Caladenia behrii, commonly known as pink-lipped spider orchid, is a plant in the orchid family Orchidaceae and is endemic to South Australia. It has a single narrow, hairy leaf and one or two creamy-white flowers with pink tips in early spring.

==Description==
Caladenia behrii is a terrestrial, perennial, deciduous, herb with an underground tuber and a single hairy, narrow lance-shaped leaf, 5-10 cm long that develops during winter. There are one or two flowers on a thin, hairy raceme up to 60 cm high, each flower up to 10 cm in diameter. The lateral sepals and petals are 5-8 cm long, creamy-white in colour with red glandular tips that produce an aroma described as "strong musky" or "subtle spicy". The petals and sepals spread widely at their bases but have drooping, thread-like ends. The labellum is egg-shaped to lance-shaped, about 10 cm long, whitish-green with a pink or red curled tip. The labellum has a fringed edge and there are between four and six rows of red calli along its mid-line. Flowering occurs in August and September and is followed by an oblong-shaped capsule which releases hundreds of seeds in late October or November.

==Taxonomy and naming==
Caladenia behrii was first formally described by Diederich Schlechtendal in 1847 and the description was published in Linnaea: ein Journal für die Botanik in ihrem ganzen Umfange, oder Beiträge zur Pflanzenkunde. The specific epithet honours the German-American botanist, Hans Hermann Behr.

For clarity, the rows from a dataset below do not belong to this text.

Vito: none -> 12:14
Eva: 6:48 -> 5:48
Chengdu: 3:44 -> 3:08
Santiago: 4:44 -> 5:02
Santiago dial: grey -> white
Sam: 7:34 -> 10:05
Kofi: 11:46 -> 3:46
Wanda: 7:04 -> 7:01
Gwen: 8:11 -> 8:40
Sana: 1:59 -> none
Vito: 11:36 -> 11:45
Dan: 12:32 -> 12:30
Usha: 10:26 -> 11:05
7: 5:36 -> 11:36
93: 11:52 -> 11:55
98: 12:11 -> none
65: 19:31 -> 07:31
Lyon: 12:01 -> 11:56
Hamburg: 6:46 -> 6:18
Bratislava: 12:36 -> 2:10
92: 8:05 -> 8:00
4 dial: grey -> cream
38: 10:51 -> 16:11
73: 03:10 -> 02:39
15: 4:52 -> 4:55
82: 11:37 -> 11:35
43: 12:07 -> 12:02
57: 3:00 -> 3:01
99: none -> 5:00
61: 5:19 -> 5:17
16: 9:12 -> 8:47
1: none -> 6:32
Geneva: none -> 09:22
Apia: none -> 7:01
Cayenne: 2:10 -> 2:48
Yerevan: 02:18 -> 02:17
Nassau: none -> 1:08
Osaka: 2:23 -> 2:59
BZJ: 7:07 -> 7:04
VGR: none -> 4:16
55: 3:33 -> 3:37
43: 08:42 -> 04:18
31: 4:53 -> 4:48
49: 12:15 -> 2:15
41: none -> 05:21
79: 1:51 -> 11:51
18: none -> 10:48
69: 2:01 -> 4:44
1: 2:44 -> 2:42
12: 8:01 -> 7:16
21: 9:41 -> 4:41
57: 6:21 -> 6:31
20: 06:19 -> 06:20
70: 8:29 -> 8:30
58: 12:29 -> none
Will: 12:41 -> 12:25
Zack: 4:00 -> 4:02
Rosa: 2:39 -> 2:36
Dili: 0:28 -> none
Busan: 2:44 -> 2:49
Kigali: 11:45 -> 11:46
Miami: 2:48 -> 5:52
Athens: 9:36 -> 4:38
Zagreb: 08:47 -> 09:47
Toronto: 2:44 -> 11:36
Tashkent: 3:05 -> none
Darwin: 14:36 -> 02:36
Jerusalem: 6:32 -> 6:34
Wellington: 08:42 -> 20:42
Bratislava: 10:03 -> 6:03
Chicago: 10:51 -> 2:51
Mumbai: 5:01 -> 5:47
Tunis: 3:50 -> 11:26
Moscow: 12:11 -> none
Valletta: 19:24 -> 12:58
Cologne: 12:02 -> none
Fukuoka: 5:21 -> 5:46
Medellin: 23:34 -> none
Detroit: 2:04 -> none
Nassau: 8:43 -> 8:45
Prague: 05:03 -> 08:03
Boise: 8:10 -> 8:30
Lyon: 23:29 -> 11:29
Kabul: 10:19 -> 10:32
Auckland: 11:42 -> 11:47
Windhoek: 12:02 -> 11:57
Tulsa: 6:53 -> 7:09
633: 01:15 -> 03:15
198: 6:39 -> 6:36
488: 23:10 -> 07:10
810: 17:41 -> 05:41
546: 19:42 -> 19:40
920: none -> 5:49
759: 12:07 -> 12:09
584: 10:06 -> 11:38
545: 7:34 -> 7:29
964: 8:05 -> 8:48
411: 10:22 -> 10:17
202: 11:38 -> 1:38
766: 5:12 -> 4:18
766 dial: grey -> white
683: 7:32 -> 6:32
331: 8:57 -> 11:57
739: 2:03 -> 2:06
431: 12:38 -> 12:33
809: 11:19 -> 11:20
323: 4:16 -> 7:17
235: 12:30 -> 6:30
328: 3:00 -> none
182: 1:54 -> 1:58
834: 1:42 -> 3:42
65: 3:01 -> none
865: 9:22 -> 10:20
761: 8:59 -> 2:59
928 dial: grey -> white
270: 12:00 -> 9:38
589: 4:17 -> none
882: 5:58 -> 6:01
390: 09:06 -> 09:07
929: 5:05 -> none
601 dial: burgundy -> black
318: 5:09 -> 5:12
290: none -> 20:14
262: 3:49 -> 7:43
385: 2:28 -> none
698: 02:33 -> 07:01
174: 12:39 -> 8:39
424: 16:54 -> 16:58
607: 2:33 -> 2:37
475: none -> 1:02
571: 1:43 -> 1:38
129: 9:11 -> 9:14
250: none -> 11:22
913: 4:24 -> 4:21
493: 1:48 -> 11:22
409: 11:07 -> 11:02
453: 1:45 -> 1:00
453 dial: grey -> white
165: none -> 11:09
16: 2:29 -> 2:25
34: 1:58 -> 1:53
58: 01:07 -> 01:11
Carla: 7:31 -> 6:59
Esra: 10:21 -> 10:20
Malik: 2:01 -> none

==Distribution and habitat==
This caladenia occurs in two small disjunct populations, one near Kersbrook and Williamstown and the other near Belair and Clarendon. It grows on loamy soils in woodland.

==Ecology==
As with many other caladenias. the pink-lipped spider orchid is pollinated by male thynnid wasps when they attempt to copulate with the labellum. Since the orchid is an endangered species, hand pollination may be used to propagate the species artificially. Research has shown that cross pollination and pollination with a single pollinium increase the number and viability of seeds produced. Unlike for some other species, fire does not induce or increase the flowering of C. behrii.

==Conservation==
Caladenia behrii is classified as "Endangered" under the Government of South Australia National Parks and Wildlife Act of 1972 and the Australian Government Environment Protection and Biodiversity Conservation Act 1999 (EPBC Act).